§ TASK PROMPT:
List each row below that includes the word "indented". Only matches with the same uppercase and lowercase letters count.

§ DATA EXCERPTS:
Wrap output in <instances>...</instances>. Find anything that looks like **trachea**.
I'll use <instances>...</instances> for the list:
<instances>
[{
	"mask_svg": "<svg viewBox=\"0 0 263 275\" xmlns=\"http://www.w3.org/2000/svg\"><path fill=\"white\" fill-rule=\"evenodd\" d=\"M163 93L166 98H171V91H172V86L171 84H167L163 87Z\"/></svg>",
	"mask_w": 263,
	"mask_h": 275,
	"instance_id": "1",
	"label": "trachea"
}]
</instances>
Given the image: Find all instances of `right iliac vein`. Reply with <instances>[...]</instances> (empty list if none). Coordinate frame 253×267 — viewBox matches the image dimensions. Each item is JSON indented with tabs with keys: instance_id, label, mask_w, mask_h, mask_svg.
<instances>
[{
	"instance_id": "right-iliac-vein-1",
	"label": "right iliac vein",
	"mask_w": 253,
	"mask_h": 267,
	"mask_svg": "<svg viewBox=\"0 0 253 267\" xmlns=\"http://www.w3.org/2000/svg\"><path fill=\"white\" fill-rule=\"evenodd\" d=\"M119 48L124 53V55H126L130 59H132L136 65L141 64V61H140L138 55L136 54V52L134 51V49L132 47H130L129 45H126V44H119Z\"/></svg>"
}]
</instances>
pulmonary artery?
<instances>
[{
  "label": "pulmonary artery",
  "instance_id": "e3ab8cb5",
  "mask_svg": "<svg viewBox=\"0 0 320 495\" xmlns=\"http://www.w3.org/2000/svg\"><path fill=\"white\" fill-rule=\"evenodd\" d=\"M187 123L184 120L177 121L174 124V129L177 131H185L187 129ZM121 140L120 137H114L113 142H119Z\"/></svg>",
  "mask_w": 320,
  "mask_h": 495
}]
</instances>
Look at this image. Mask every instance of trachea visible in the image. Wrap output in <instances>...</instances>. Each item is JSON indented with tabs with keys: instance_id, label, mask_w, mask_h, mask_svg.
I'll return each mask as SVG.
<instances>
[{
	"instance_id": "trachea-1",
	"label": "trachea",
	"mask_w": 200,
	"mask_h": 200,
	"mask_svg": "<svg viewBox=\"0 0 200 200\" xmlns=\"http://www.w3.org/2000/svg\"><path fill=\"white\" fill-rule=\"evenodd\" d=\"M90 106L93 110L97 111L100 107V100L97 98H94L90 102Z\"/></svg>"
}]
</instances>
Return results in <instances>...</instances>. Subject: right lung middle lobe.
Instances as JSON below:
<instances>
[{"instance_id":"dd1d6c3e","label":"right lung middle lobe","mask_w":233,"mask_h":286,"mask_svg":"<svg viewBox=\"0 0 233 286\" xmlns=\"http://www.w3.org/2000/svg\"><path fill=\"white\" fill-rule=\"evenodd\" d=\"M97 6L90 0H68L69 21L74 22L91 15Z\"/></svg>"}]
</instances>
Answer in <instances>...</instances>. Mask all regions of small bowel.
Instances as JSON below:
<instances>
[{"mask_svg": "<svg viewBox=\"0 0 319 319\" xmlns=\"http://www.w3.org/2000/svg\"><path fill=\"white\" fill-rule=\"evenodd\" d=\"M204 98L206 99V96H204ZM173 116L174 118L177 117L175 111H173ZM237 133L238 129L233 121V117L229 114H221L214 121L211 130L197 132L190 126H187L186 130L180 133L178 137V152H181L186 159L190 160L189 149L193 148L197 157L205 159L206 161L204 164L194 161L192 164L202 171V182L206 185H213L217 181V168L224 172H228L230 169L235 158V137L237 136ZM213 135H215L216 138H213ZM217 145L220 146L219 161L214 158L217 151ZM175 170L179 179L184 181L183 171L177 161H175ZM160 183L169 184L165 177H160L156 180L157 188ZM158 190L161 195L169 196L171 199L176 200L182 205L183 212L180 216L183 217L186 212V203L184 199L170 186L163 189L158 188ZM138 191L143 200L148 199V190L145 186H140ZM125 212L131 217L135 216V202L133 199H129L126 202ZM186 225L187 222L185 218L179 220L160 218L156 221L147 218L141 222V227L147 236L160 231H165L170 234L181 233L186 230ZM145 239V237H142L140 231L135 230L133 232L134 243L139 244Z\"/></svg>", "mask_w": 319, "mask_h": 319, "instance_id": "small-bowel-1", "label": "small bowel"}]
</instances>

§ OUTPUT OF THE EXERCISE:
Given the image: Find all instances of `right iliac vein`. Reply with <instances>[...]</instances> (empty list if none). Coordinate frame 253×267 — viewBox matches the image dimensions. Each item is JSON indented with tabs with keys: instance_id, label, mask_w, mask_h, mask_svg.
Look at this image. Mask every instance of trachea visible in the image. Wrap output in <instances>...</instances>. Each item is JSON indented with tabs with keys: instance_id, label, mask_w, mask_h, mask_svg.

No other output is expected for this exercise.